▶ _Problem to solve_: Gather every line below where "back" appears.

▶ _Data for this task_:
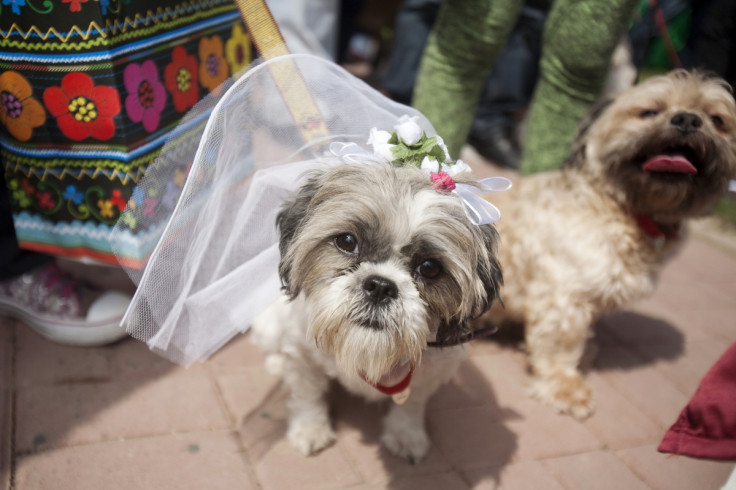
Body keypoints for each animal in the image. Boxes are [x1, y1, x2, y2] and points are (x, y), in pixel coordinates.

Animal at [252, 164, 500, 464]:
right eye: (347, 241)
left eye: (430, 268)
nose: (381, 286)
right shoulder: (301, 352)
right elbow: (307, 392)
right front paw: (310, 428)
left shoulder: (436, 370)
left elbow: (412, 403)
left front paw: (406, 434)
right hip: (268, 326)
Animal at [480, 71, 736, 420]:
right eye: (649, 112)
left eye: (717, 120)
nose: (687, 119)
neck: (618, 208)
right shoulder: (563, 294)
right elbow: (561, 344)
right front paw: (565, 386)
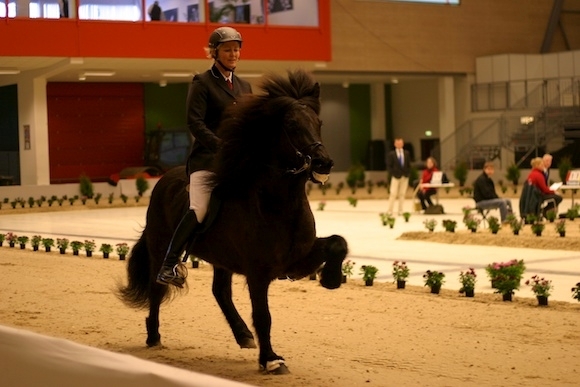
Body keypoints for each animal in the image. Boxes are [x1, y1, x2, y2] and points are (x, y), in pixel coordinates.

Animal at [115, 69, 346, 376]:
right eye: (292, 125)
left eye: (318, 123)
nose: (323, 163)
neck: (277, 203)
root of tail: (163, 179)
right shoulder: (258, 271)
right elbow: (263, 315)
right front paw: (271, 359)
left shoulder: (298, 259)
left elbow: (337, 243)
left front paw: (331, 278)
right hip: (160, 247)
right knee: (157, 288)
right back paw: (153, 336)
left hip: (221, 258)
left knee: (220, 292)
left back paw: (243, 335)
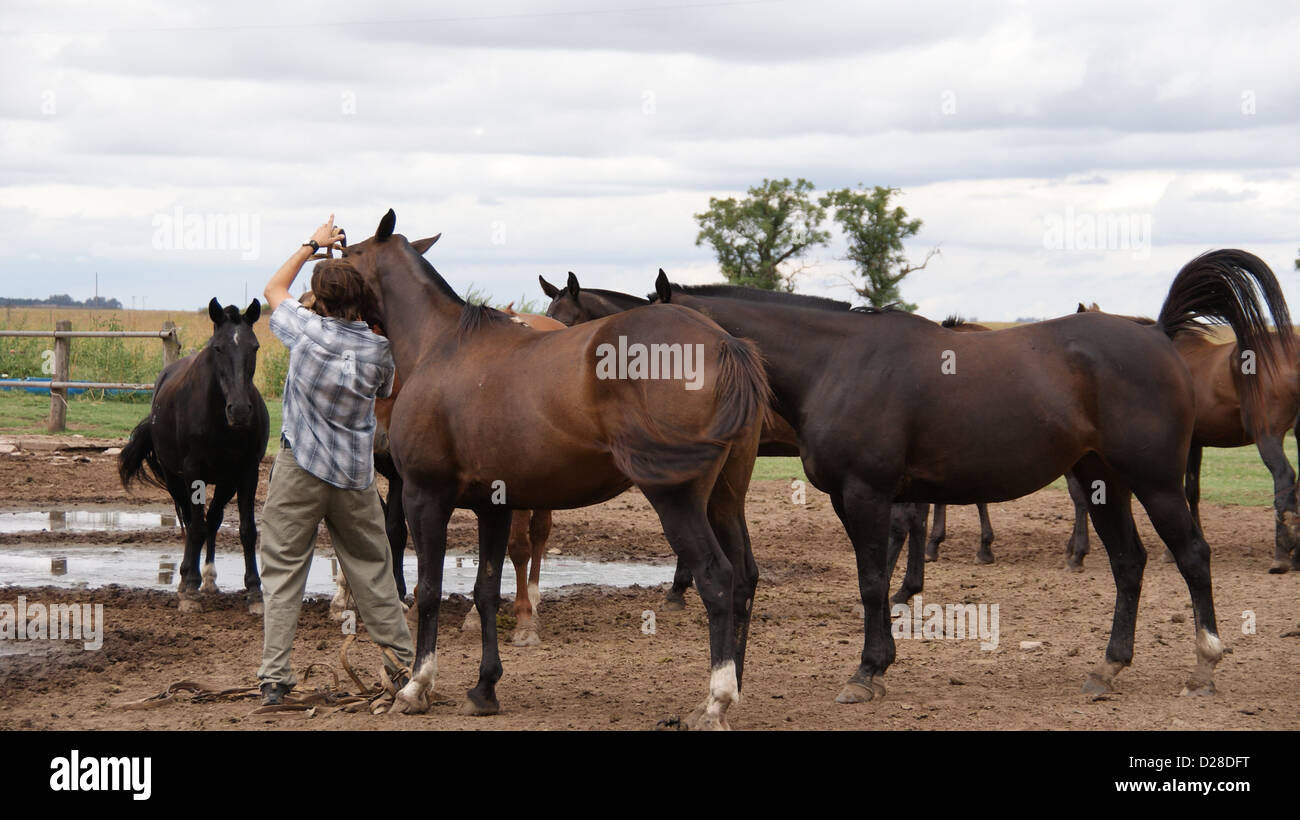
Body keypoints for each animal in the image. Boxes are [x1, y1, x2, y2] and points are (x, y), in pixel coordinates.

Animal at [119, 299, 270, 614]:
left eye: (255, 347)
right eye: (218, 348)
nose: (239, 410)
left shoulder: (247, 472)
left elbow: (247, 530)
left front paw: (254, 592)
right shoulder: (192, 471)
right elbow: (196, 527)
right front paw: (189, 589)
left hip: (225, 482)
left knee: (212, 519)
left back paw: (208, 577)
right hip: (174, 478)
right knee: (191, 521)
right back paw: (187, 576)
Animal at [342, 211, 768, 729]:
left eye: (345, 253)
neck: (440, 345)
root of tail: (724, 342)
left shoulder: (424, 496)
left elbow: (428, 590)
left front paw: (416, 687)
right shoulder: (493, 506)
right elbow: (486, 590)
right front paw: (484, 688)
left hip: (679, 501)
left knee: (717, 578)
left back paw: (715, 700)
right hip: (725, 498)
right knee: (744, 576)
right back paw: (732, 687)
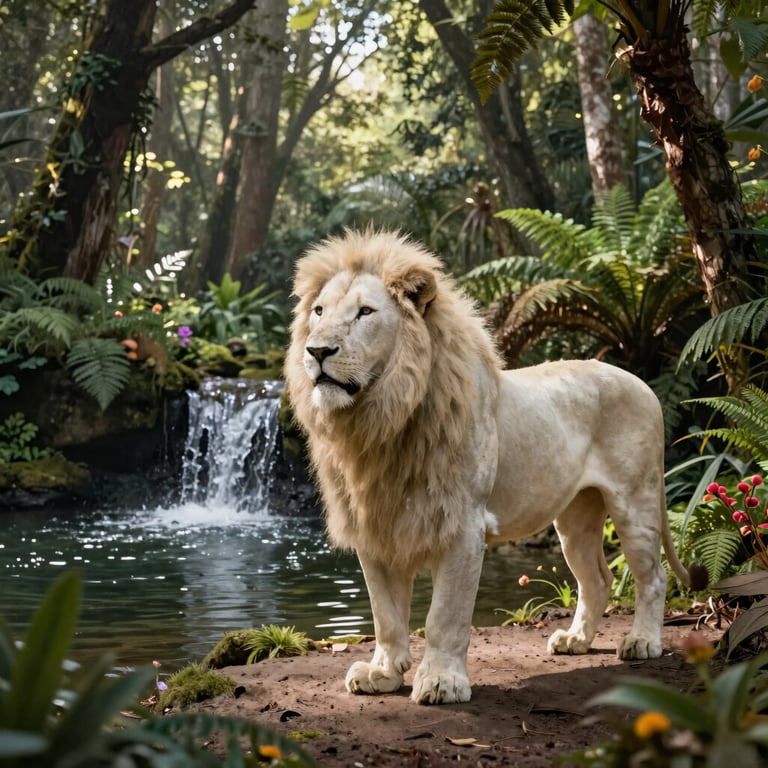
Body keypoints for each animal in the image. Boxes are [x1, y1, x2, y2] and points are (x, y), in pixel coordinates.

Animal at [284, 229, 705, 705]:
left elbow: (444, 615)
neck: (381, 421)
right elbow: (385, 615)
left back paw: (642, 642)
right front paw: (383, 674)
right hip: (575, 519)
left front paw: (442, 681)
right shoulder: (375, 527)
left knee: (652, 577)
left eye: (365, 312)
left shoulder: (463, 524)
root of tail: (644, 385)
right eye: (319, 312)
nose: (317, 350)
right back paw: (575, 641)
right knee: (595, 581)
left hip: (635, 502)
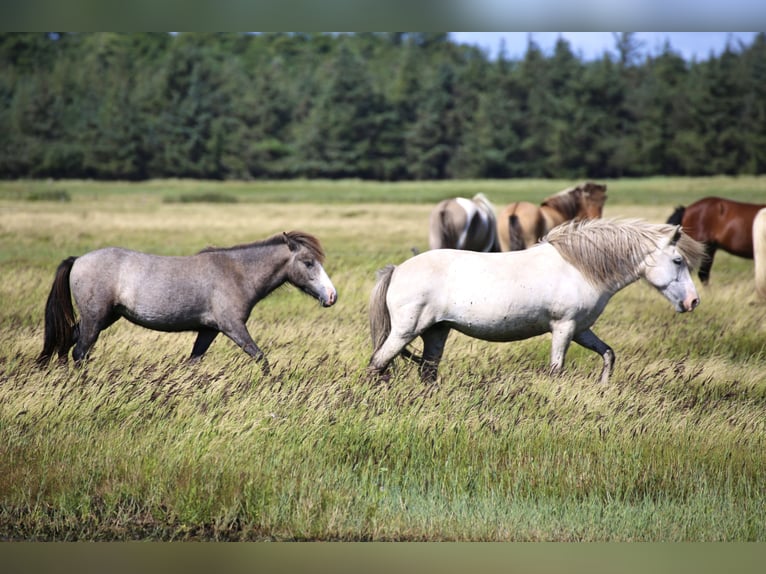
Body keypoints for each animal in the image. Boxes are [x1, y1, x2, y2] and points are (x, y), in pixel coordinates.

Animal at [35, 230, 336, 374]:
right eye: (308, 262)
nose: (332, 296)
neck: (237, 272)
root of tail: (78, 260)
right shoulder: (233, 327)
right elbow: (261, 358)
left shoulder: (209, 330)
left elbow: (193, 362)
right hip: (95, 319)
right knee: (79, 352)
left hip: (104, 318)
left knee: (66, 342)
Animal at [368, 220, 704, 388]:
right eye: (678, 261)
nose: (693, 301)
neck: (579, 268)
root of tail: (397, 269)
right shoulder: (564, 328)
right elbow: (557, 369)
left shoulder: (581, 330)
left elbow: (608, 354)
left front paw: (603, 387)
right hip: (405, 332)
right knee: (376, 364)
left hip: (437, 332)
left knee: (427, 372)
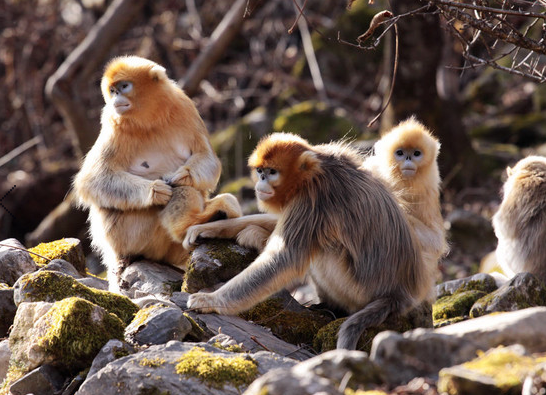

▶ _Solution to this problem_:
right back paw: (153, 336)
left back paw: (243, 335)
left back paw: (208, 577)
right back paw: (187, 576)
left back paw: (715, 700)
right back paw: (732, 687)
left back paw: (642, 642)
right back paw: (575, 641)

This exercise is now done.